_Exercise instructions_
a: Answer these questions on the patent claims excerpt:
(i) Under claim 2, what is determined when the score exceeds a threshold, and what follows?
(ii) In claim 5, what do the first type of nodes and the second type of nodes represent?
(iii) According to the opening paragraph, for what purposes was the language of the specification principally selected?
b: Write the next part of the patent claims excerpt, starting after claim 5.

_Reading text_
________________________________________
Finally, it should be noted that the language used in the specification has been principally selected for readability and instructional purposes and may not have been selected to delineate or circumscribe the inventive subject matter. Accordingly, the disclosure of the embodiments is intended to be illustrative, but not limiting.

Claims

1. A computer-implemented method, the method comprising:

accessing a graph comprising a plurality of nodes and a plurality of edges linking the plurality of nodes, the plurality of nodes comprising a first type of nodes representing a first type of entities and a second type of nodes representing a second type of entities;

extracting a set of node features for each of the plurality of nodes;

extracting a set of edge features for each of the plurality of edges;

for an edge that connects a first node of the first type and a second node of the second type, generating (1) a first set of node embeddings for the first node and (2) a second set of node embeddings for the second node based in part on the set of node features and the set of edge features; generating a set of edge embeddings for the edge based in part on the first set of node embeddings, the second set of node embeddings, and the set of edge features; and computing a score based in part on the set of edge embeddings, the score indicating a likelihood of an occurrence of a transaction between the first node and the second node.

2. The computer-implemented method of claim 1, wherein the method further comprises:

responsive to determining that the score is greater than a threshold, determining that the transaction between the first node and the second node is likely to occur; and generating and sending a notification to an entity associated with the first node or the second node.

3. The computer-implemented method of claim 1, wherein the method further comprises:

traversing at least a subset of edges of the graph to compute a score for each edge in the subset; and

visualizing at least a portion of the graph containing the subset of edges based in part on the computed scores.

4. The computer-implemented method of claim 3, wherein the method further comprises:

identifying a subset of nodes that is within a neighborhood of a target node; and

identifying the subset of edges that link the subset of nodes within the neighborhood.

5. The computer-implemented method of claim 4, wherein the first type of nodes represents salespersons, the second type of nodes represents leads, and the transaction between the first node and the second node is a conversion of a lead into a customer.
________________________________________
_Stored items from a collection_
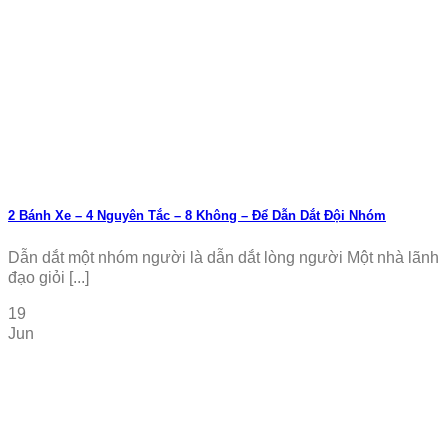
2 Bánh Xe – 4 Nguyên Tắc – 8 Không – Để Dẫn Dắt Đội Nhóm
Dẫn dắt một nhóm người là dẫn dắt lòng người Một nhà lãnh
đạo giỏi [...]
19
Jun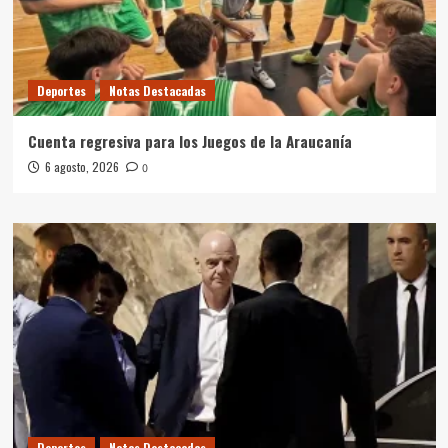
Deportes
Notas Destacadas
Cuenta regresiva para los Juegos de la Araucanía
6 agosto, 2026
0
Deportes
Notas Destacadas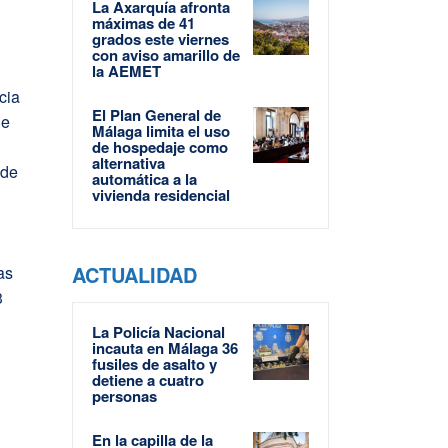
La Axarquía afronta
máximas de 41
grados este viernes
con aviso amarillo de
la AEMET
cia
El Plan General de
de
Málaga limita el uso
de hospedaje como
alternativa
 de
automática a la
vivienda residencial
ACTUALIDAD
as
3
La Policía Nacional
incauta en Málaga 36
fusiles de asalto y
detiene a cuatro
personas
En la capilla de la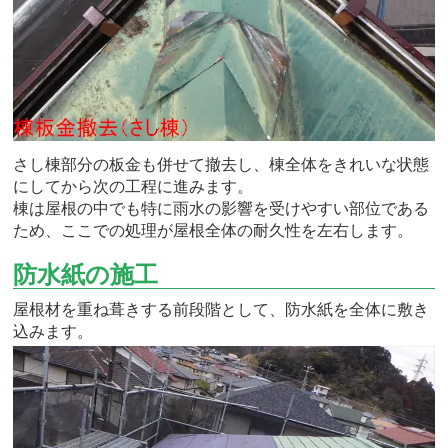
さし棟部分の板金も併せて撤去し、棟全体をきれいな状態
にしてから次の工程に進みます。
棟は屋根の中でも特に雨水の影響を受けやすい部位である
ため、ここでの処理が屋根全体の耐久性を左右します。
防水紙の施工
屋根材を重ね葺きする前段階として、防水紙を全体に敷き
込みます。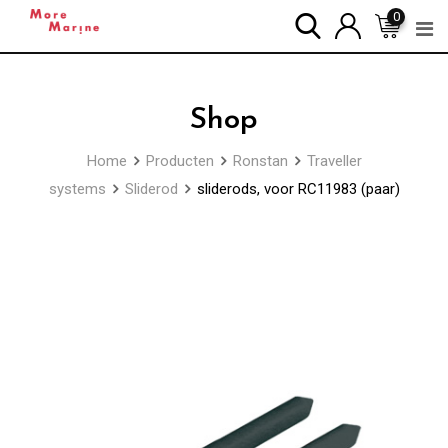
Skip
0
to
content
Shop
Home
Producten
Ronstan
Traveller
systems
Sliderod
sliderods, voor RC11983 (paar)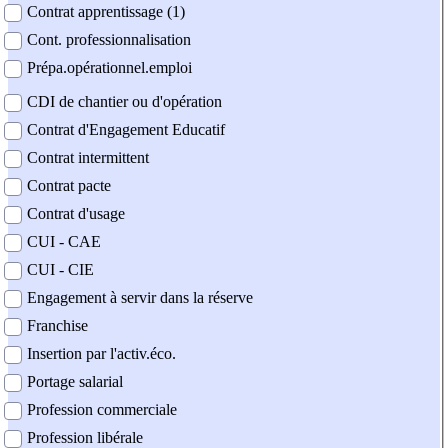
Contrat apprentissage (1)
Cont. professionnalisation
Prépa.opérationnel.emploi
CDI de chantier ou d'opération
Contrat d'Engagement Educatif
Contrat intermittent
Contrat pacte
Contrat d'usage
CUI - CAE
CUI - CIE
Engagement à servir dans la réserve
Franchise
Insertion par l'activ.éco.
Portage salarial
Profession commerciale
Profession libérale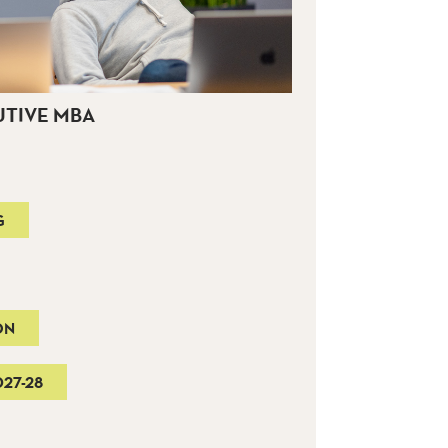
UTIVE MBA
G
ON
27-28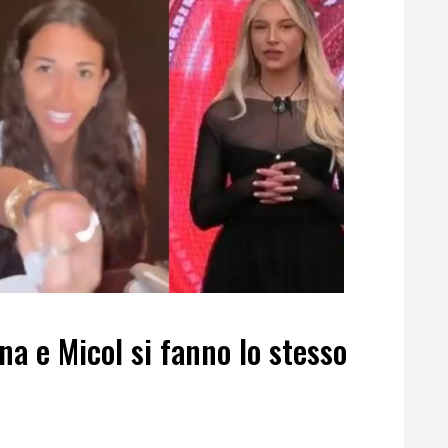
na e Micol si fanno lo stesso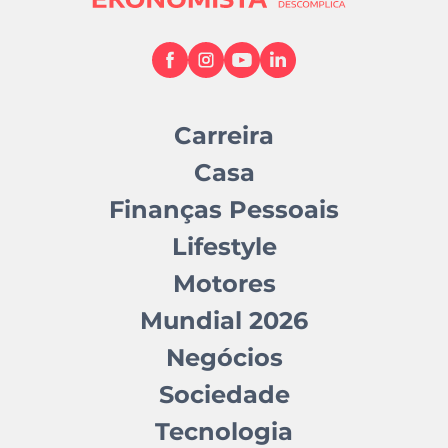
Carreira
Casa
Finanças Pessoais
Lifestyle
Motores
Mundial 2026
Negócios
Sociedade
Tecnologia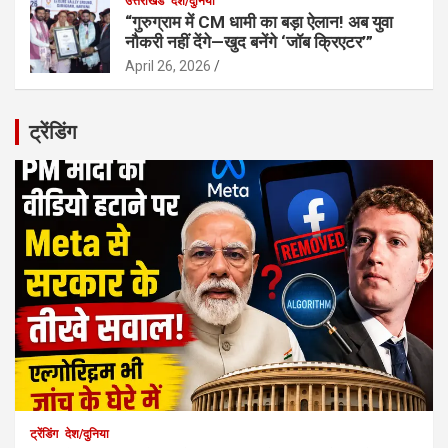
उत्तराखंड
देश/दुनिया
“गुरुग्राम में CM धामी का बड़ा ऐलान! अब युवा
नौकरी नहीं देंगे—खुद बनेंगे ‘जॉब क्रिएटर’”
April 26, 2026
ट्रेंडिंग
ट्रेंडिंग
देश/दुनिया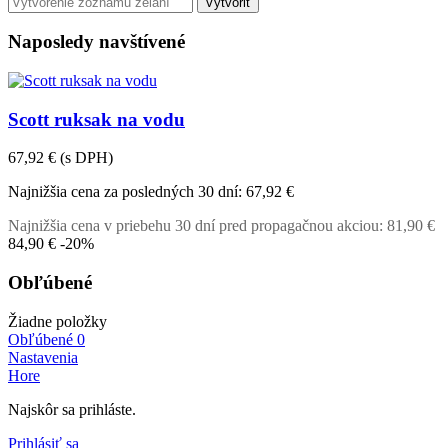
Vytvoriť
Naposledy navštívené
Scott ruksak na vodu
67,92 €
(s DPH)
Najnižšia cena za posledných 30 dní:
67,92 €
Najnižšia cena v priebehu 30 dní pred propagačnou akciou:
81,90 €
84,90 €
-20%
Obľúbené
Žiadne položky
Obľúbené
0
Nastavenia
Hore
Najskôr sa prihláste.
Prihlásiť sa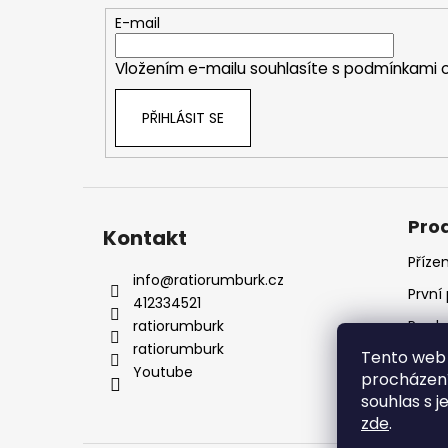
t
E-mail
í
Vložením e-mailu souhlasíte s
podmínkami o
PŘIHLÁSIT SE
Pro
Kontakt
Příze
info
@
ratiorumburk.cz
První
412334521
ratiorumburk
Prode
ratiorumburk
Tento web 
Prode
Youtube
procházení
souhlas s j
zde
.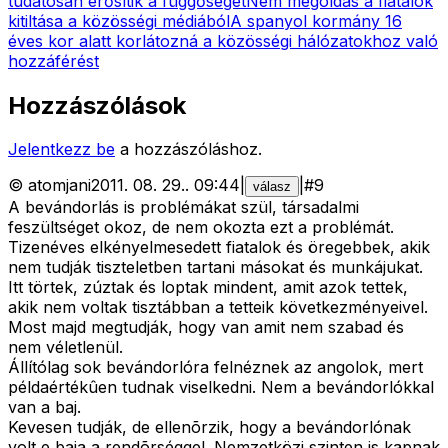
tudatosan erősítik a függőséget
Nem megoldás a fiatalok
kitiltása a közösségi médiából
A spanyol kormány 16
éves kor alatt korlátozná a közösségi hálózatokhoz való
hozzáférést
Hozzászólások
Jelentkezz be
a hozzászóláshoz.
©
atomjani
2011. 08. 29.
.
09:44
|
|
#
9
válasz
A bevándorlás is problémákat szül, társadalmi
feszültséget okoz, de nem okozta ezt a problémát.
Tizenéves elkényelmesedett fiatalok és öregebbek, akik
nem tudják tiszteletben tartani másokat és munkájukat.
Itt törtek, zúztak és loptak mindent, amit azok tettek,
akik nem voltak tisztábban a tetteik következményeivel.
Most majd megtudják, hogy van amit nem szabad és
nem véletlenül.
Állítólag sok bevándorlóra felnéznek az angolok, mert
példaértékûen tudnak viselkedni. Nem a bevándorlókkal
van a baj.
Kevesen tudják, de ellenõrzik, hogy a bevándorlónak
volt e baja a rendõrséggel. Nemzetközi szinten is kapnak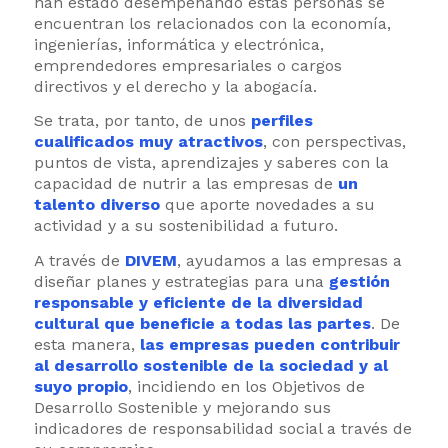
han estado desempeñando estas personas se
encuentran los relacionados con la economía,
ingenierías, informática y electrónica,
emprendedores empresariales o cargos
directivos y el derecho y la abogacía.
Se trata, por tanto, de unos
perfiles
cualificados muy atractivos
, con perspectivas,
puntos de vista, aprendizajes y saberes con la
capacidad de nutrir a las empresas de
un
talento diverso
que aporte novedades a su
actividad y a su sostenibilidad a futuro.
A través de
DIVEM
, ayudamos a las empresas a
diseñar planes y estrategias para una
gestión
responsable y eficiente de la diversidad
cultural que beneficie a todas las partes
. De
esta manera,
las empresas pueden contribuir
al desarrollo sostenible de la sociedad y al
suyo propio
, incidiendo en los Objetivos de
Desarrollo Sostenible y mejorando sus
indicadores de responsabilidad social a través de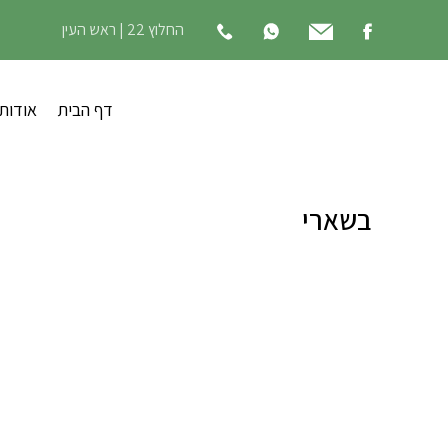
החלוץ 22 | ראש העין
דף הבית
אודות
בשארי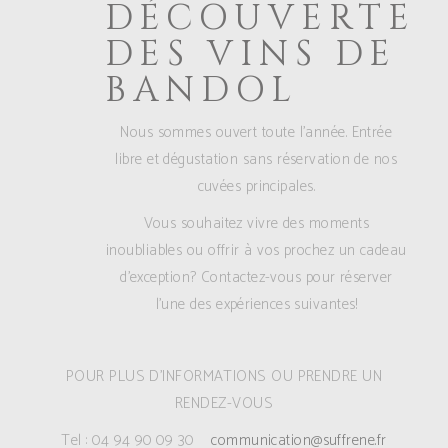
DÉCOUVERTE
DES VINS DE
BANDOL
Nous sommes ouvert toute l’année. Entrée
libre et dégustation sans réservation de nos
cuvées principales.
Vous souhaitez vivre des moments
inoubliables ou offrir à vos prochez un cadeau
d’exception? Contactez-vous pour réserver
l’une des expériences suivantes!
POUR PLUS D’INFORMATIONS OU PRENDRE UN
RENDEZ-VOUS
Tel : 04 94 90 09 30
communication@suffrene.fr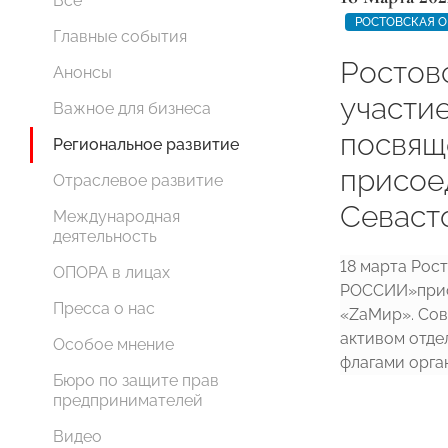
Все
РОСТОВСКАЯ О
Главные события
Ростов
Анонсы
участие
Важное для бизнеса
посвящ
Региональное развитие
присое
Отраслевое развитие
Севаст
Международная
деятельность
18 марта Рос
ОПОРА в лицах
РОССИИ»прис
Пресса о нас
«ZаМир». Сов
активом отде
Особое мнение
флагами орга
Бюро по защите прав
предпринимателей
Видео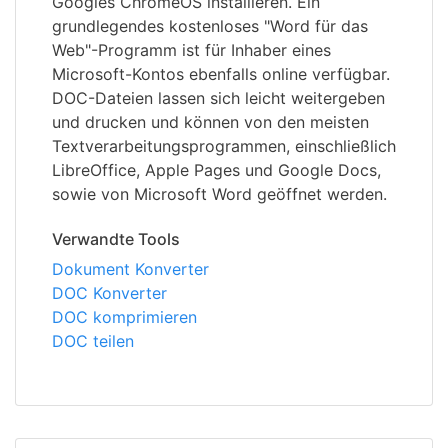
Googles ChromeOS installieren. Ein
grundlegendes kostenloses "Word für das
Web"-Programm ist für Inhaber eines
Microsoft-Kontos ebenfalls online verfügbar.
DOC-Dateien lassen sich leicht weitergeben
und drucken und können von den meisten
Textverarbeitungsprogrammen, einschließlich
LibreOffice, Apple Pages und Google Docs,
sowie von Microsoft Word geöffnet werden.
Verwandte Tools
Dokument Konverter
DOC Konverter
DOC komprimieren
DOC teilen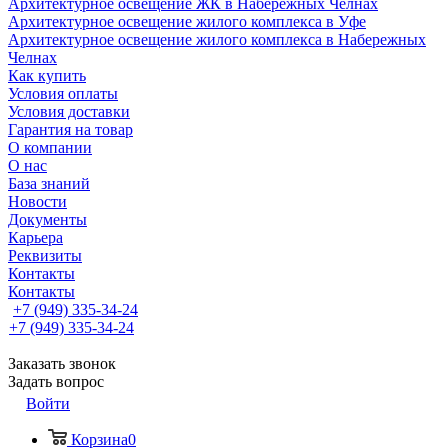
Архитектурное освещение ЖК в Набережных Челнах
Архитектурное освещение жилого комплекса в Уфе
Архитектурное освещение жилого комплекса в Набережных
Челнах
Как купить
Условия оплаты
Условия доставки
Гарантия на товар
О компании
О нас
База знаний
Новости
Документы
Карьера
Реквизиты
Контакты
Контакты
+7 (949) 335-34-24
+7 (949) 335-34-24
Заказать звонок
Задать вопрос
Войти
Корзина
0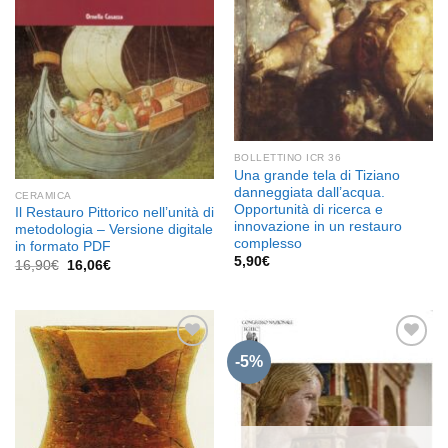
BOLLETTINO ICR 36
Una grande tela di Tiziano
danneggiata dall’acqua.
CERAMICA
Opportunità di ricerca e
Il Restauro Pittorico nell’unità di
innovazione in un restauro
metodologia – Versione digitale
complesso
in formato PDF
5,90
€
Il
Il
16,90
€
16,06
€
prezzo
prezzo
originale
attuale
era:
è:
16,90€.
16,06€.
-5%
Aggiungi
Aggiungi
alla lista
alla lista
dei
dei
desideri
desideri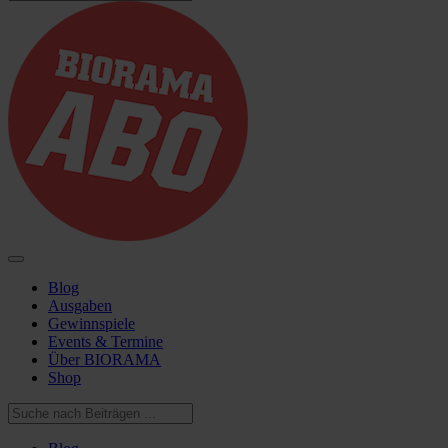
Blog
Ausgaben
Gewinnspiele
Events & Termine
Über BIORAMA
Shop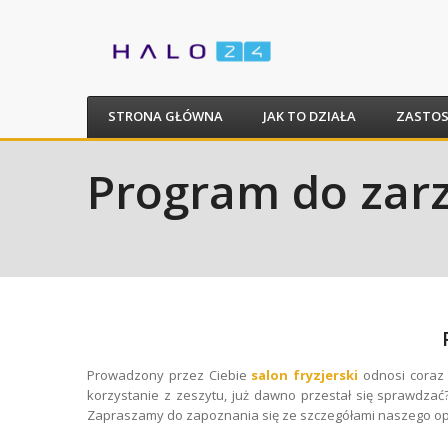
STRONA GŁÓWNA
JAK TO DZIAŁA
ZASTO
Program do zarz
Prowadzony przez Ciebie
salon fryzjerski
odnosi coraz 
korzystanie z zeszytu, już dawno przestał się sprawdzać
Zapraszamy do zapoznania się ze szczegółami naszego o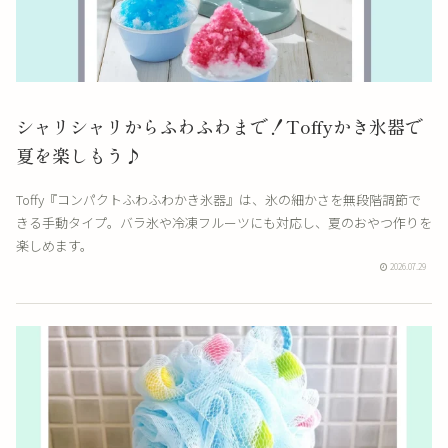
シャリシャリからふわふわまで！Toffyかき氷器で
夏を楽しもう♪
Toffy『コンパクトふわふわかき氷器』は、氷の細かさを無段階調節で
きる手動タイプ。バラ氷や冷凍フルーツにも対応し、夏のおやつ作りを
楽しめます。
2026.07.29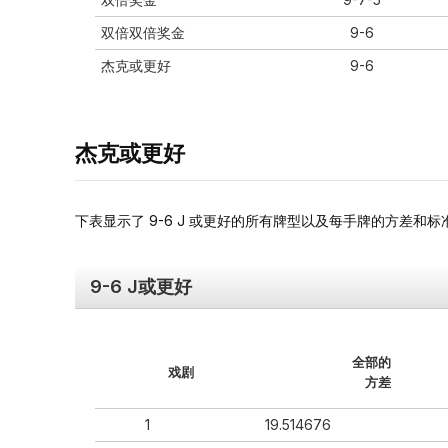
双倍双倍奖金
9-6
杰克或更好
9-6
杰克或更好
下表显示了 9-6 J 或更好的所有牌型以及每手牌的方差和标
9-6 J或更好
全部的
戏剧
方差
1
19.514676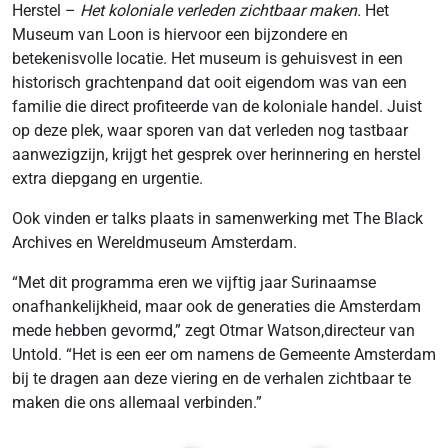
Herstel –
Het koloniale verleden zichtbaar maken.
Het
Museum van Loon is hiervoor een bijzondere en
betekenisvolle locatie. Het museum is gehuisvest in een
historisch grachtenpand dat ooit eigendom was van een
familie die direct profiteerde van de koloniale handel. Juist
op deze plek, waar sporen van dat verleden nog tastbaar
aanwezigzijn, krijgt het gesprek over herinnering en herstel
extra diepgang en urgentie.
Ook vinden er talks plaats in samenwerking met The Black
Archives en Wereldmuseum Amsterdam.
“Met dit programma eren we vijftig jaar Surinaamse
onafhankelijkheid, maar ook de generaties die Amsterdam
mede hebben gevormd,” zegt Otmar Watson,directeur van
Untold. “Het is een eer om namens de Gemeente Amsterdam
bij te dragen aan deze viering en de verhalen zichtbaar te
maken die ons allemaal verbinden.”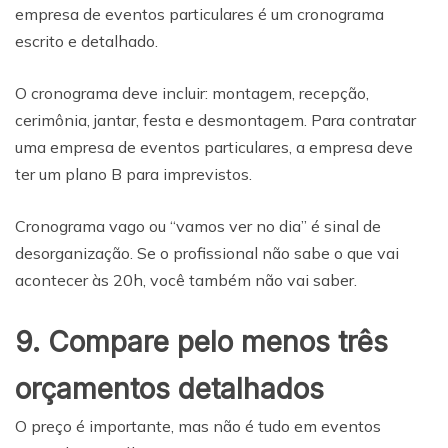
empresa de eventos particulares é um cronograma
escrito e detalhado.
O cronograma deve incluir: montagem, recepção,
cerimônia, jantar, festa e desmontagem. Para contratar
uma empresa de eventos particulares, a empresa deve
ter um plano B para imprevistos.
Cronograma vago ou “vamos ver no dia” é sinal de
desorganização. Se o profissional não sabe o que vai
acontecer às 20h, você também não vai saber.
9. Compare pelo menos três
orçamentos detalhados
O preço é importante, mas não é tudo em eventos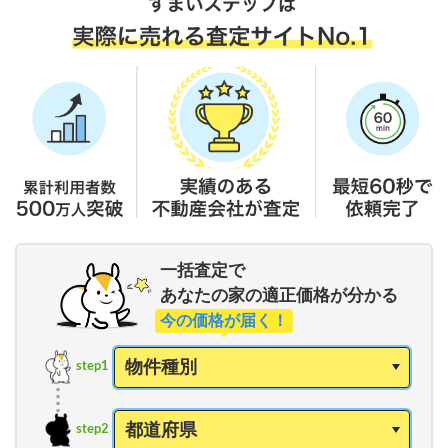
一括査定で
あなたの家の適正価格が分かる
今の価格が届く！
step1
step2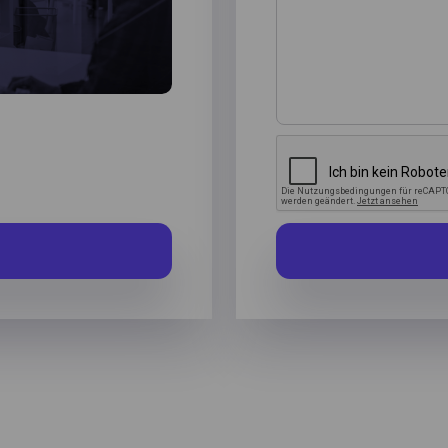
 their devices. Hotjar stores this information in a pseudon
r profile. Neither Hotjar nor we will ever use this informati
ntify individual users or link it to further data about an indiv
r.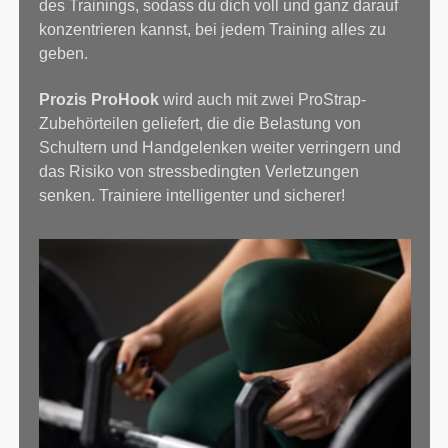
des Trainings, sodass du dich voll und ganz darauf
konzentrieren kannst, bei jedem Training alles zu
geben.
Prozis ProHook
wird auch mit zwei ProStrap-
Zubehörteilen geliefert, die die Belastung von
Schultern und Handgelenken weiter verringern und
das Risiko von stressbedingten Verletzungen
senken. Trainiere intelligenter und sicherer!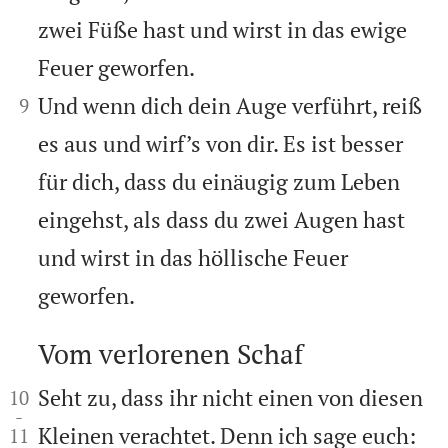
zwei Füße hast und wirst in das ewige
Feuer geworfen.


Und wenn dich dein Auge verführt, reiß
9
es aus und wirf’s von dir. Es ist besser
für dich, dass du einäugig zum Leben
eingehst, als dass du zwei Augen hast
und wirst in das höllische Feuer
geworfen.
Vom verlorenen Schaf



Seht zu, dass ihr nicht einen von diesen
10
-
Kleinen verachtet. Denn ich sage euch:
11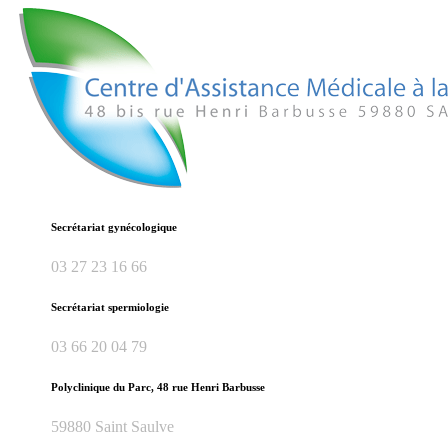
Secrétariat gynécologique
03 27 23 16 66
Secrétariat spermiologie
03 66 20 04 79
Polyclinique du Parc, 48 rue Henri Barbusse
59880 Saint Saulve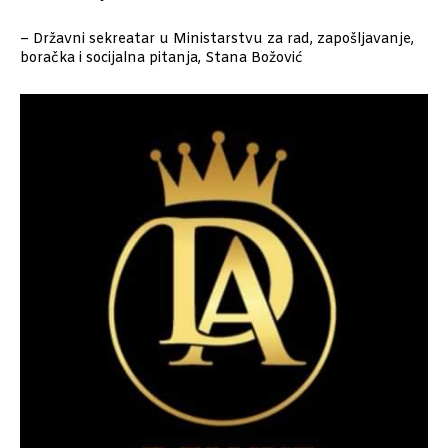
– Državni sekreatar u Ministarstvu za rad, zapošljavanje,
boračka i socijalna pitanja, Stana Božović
________________________________________
_Expected responses_
a:
(i) The transaction between the first node and the second node is determined to be likely to occur, and a notification is created and sent to an entity associated with the first node or the second node.
(ii) The first type of nodes represents salespersons, and the second type represents leads.
(iii) For readability and instructional purposes.

b:
6. The computer-implemented method of claim 4, wherein the subset of edges is within a neighborhood of the first node corresponding to a particular salesperson, and the subset of edges are visualized and presented to client device of the particular salesperson.

7. The computer-implemented method of claim 4, wherein the first type of nodes represents merchants, the second type of nodes represents customers, and the transaction between the first node and the second node is a purchase transaction that a customer corresponding to the second node purchases a good or service from a merchant corresponding to the first node.

8. The computer-implemented method of claim 4, wherein the subset of edges is within a neighborhood of the first node corresponding to a particular merchant, and the subset of edges are visualized and presented to client device of the particular merchant.

9. The computer-implemented method of claim 1, wherein the method further comprising:

accessing a neural network model trained over data associated with the graph, wherein the neural network is trained to: receive the set of node features and the set of edge features to generate the first set of node embeddings for the first node, the second set of node embeddings for the second node, and the edge embeddings for the edge; and computing the score based in part on the set of edge embeddings.

10. A non-transitory computer-readable medium, stored thereon computer-executable instructions, that when executed by a processor of a computer system, cause the computer system to:

access a graph comprising a plurality of nodes and a plurality of edges linking the plurality of nodes, the plurality of nodes comprising a first type of nodes representing a first type of entities and a second type of nodes representing a second type of entities;

extract a set of node features for each of the plurality of nodes;

extract a set of edge features for each of the plurality of edges;

for an edge that connects a first node of the first type and a second node of the second type, generate (1) a first set of node embeddings for the first node and (2) a second set of node embeddings for the second node based in part on the set of node features and the set of edge features; generate a set of edge embeddings for the edge based in part on the first set of node embeddings, the second set of node embeddings, and the set of edge features; and compute a score based in part on the set of edge embeddings, the score indicating a likelihood of an occurrence of a transaction between the first node and the second node.

11. The non-transitory computer-readable medium of claim 10, stored thereon additional computer-executable instructions, that when executed by the processor of the computer system, cause the computer system to:

responsive to determining that the score is greater than a threshold, determine that the transaction between the first node and the second node is likely to occur; and generate and send a notification to an entity associated with the first node or the second node.

12. The non-transitory computer-readable medium of claim 10, stored thereon additional computer-executable instructions, that when executed by the processor of the computer system, cause the computer system to:

traverse at least a subset of edges of the graph to compute a score for each edge in the subset; and

visualize at least a portion of the graph containing the subset of edges based in part on the computed scores.

13. The non-transitory computer-readable medium of claim 12, wherein the subset of edges is within a neighborhood of a particular node.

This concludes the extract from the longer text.